Superpopulation

When data for a variable are gathered from a finite population and that variable is regarded to be a random variable, then the finite population is referred to as being “a realization from a superpopulation.” A superpopulation is the infinite population that elementary statistical textbooks often describe as part of the enumeration of a finite population. It is because sampling theory is based on making inference for a well-defined finite population that the concept of superpopulation is needed to differentiate between a finite population and an infinite superpopulation.

This distinction is important for two reasons: (1) Sampling theory estimation and inference can [Page 856]be based entirely on a finite population (in the absence of nonsampling errors), with no recourse to a superpopulation; and (2) even when a superpopulation is of primary interest (such as parameter estimation of the superpopulation model), the finite population may have been sampled in a way that distorts the original distribution of the finite population.
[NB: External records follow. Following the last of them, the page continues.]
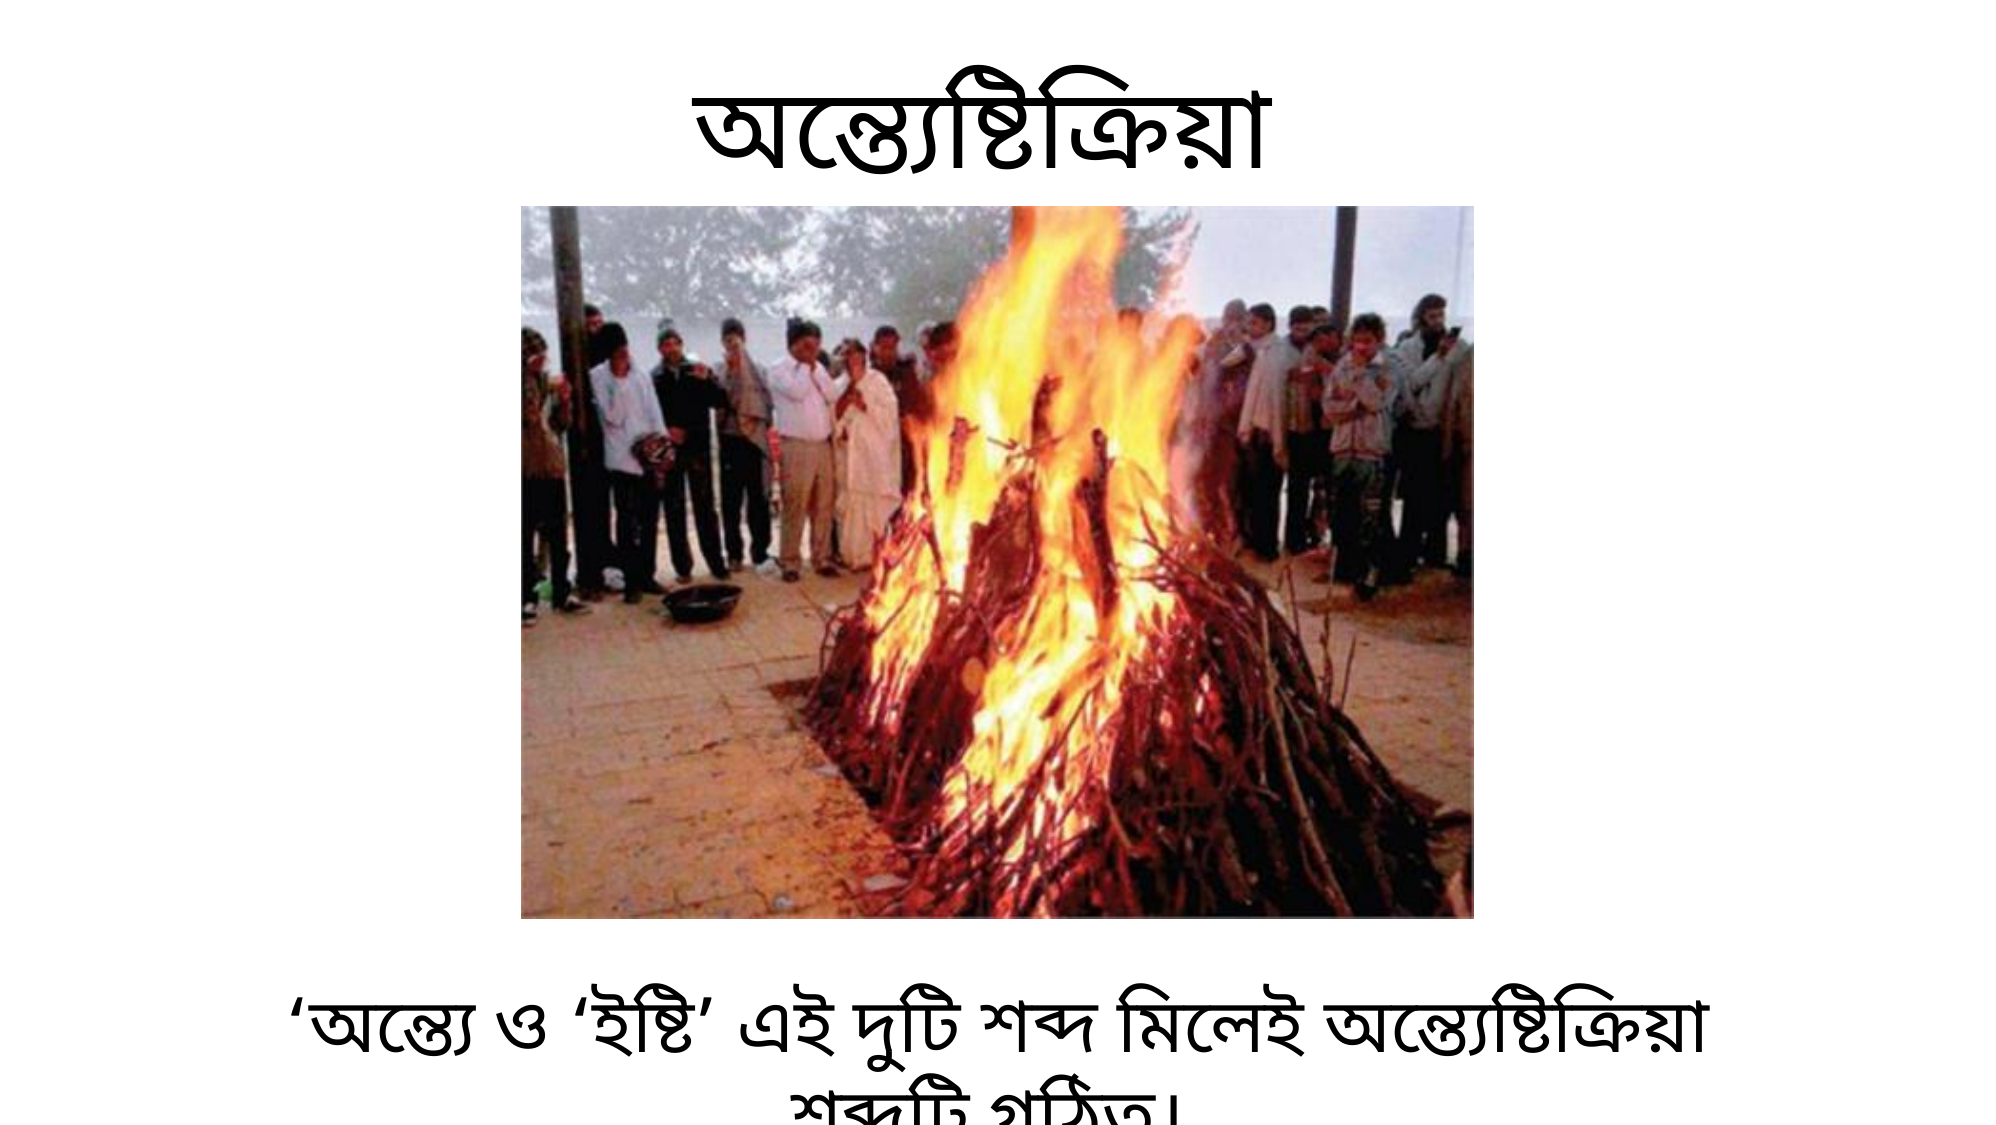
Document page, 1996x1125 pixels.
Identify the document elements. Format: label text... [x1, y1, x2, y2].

text_box ‘অন্ত্যে ও ‘ইষ্টি’ এই দুটি শব্দ মিলেই অন্ত্যেষ্টিক্রিয়া শব্দটি গঠিত। [265, 970, 1730, 1125]
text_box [385, 48, 1610, 919]
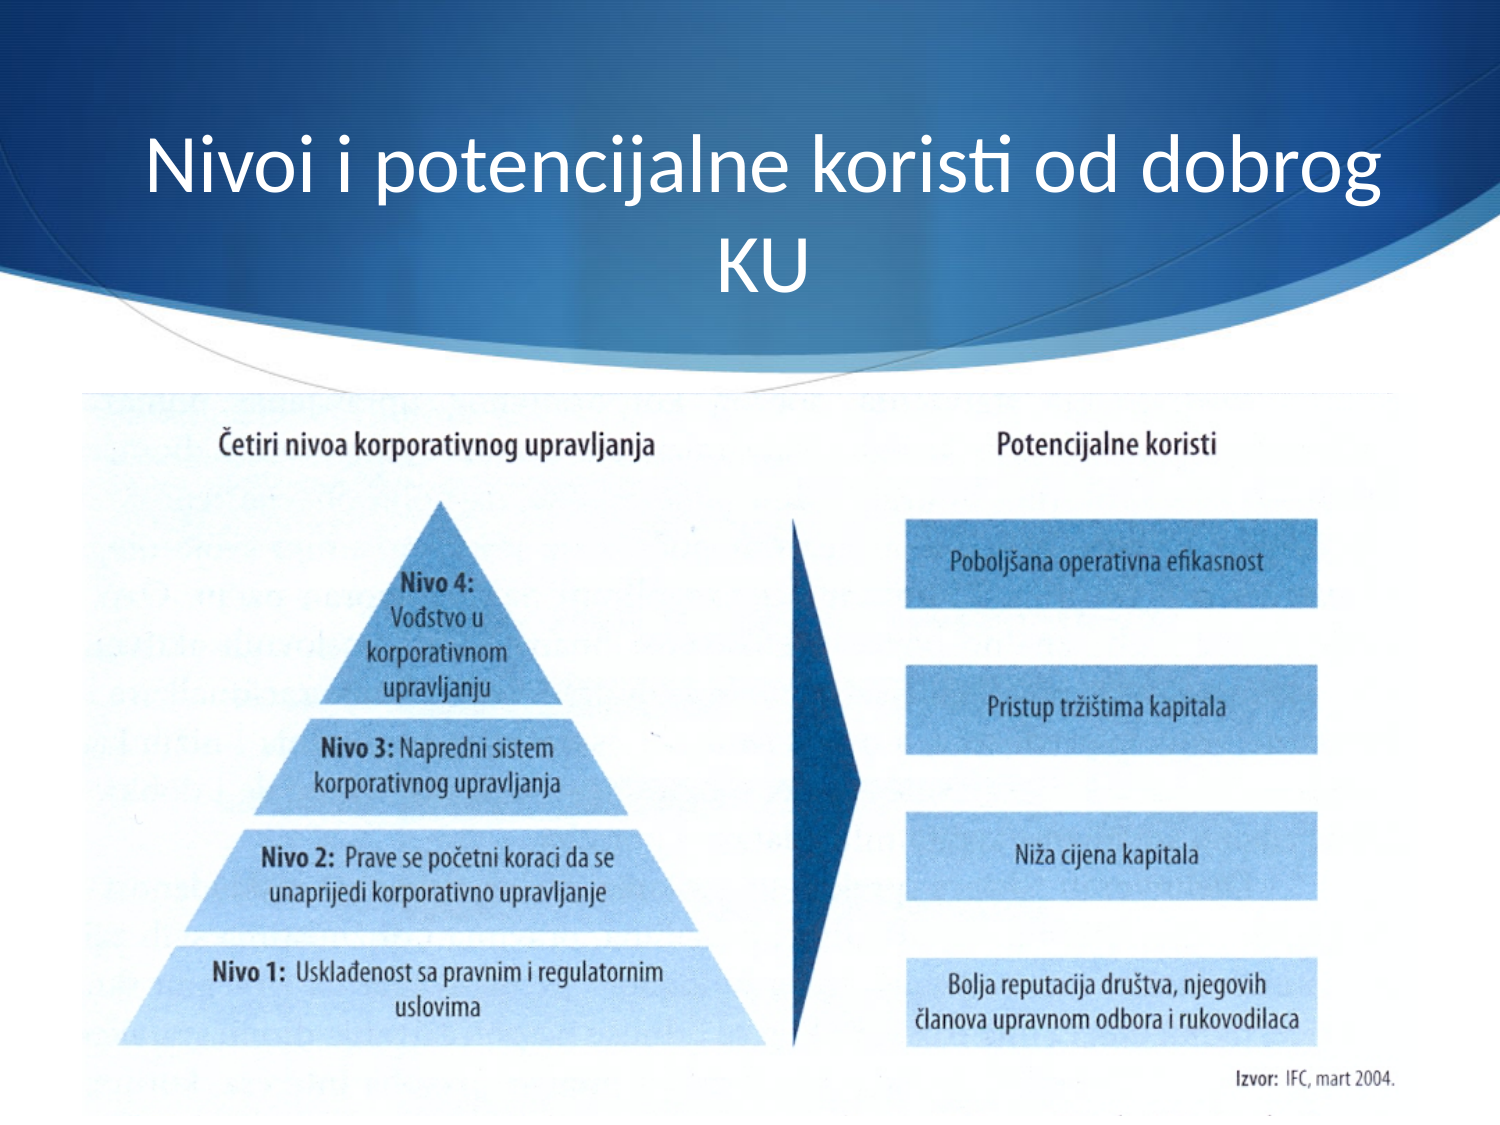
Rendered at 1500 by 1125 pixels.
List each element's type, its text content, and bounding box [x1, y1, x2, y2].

picture [0, 0, 1500, 1125]
title Nivoi i potencijalne koristi od dobrog KU [75, 115, 1454, 304]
The superpopulation and the finite population concepts are compatible if one views the finite population labels (which are needed to allow specifie units to be sampled) to be part of the superpopulation model. Doing so, the final sample can be thought of as the result of a two-step process. First, the finite population is selected from a superpopulation according to the superpopulation model. Then, after each unit is identified with a label and related information, a sample design is formed and the final sample of units is selected. The measured characteristics are known only for the final sample. However, other information, such as the information used as part of the sample design, will be known for the entire finite population.

The superpopulation approach allows the use of additional model assumptions by specifying either a frequency distribution for the finite population characteristics or by specifying a prior distribution directly for them. Including this extra information as part of the inference often increases precision. A potential danger is that inference may be either biased, due to model misspecification, or inappropriate if prior information used is not shared by others.

A different but related concept is that of a nested sequence of populations that increases to an arbitrary large total. This has been used to demonstrate asymptotic properties of finite population estimates.